WHAT TO DO: Reproduce the records below verbatim, from their first line through the line containing "shadows and highlights: shadows 31.76, highlights", and stop there.

GIVEN DATA:
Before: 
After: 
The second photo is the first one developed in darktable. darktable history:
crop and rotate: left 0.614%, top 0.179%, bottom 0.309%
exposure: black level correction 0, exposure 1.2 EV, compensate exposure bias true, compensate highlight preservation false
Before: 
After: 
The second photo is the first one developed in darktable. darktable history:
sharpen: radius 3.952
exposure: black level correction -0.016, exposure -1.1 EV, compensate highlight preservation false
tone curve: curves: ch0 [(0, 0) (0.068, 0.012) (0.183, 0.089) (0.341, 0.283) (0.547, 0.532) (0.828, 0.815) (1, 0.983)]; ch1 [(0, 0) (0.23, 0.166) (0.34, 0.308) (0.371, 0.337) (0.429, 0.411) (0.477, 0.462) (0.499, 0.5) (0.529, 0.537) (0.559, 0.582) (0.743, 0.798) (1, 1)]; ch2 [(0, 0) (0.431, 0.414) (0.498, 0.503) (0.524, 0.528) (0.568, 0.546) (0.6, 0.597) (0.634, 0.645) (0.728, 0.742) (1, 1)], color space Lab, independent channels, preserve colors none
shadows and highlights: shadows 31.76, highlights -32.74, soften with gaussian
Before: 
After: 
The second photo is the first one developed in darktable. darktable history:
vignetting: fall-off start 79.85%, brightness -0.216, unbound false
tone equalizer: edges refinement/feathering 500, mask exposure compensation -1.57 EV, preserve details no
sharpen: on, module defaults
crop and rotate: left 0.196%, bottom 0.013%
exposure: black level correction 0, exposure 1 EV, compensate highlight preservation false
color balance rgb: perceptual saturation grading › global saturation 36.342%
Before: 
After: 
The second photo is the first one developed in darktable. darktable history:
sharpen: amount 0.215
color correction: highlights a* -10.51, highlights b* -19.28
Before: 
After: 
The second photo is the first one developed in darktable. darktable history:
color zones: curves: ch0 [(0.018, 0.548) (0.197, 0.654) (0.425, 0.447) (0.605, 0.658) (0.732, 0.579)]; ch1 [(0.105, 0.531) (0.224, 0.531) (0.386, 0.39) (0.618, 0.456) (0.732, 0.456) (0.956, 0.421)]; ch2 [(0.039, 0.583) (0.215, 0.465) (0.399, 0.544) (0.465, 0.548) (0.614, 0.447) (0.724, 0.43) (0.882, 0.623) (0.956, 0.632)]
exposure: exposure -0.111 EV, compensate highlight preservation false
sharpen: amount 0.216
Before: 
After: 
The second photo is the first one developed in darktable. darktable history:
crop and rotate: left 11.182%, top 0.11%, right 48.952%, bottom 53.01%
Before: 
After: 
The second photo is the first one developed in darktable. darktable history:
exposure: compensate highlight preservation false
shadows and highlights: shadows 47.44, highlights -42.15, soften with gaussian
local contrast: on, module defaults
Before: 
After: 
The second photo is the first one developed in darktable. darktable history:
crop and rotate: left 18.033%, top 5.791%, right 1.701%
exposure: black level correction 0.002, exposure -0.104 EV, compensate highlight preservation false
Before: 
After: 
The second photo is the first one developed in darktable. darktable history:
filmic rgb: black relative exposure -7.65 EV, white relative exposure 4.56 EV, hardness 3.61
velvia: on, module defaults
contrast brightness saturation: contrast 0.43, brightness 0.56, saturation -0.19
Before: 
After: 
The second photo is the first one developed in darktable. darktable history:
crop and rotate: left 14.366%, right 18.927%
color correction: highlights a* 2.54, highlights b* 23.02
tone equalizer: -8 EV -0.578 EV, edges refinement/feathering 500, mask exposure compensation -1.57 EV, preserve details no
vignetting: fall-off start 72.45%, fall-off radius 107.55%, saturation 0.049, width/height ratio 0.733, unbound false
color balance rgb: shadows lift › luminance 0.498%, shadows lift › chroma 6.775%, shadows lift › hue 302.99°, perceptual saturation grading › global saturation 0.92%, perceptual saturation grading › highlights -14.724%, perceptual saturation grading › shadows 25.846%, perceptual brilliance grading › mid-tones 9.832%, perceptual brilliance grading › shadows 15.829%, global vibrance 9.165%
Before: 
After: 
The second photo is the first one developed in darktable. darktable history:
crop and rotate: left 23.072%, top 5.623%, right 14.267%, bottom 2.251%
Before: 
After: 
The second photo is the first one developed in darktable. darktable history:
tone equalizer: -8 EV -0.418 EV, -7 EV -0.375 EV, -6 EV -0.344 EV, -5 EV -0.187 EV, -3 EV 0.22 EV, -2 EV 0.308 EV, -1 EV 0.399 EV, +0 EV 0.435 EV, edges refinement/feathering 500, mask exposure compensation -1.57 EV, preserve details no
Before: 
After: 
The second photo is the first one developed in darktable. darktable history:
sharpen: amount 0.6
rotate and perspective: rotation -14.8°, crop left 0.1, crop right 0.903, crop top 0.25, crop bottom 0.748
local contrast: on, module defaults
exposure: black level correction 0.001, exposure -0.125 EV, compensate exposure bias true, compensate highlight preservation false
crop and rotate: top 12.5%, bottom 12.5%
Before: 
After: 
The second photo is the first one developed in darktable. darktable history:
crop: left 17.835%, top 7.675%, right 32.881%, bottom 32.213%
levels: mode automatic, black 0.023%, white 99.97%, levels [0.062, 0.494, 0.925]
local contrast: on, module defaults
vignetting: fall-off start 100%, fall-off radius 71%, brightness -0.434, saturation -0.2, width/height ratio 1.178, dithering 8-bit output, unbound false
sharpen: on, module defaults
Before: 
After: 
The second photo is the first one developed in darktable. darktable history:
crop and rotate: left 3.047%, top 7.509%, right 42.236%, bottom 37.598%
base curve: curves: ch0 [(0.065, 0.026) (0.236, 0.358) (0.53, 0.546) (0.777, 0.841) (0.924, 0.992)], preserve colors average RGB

ANSWER FOR THIS EXERCISE:
Before: 
After: 
The second photo is the first one developed in darktable. darktable history:
crop and rotate: left 0.614%, top 0.179%, bottom 0.309%
exposure: black level correction 0, exposure 1.2 EV, compensate exposure bias true, compensate highlight preservation false
Before: 
After: 
The second photo is the first one developed in darktable. darktable history:
sharpen: radius 3.952
exposure: black level correction -0.016, exposure -1.1 EV, compensate highlight preservation false
tone curve: curves: ch0 [(0, 0) (0.068, 0.012) (0.183, 0.089) (0.341, 0.283) (0.547, 0.532) (0.828, 0.815) (1, 0.983)]; ch1 [(0, 0) (0.23, 0.166) (0.34, 0.308) (0.371, 0.337) (0.429, 0.411) (0.477, 0.462) (0.499, 0.5) (0.529, 0.537) (0.559, 0.582) (0.743, 0.798) (1, 1)]; ch2 [(0, 0) (0.431, 0.414) (0.498, 0.503) (0.524, 0.528) (0.568, 0.546) (0.6, 0.597) (0.634, 0.645) (0.728, 0.742) (1, 1)], color space Lab, independent channels, preserve colors none
shadows and highlights: shadows 31.76, highlights -32.74, soften with gaussian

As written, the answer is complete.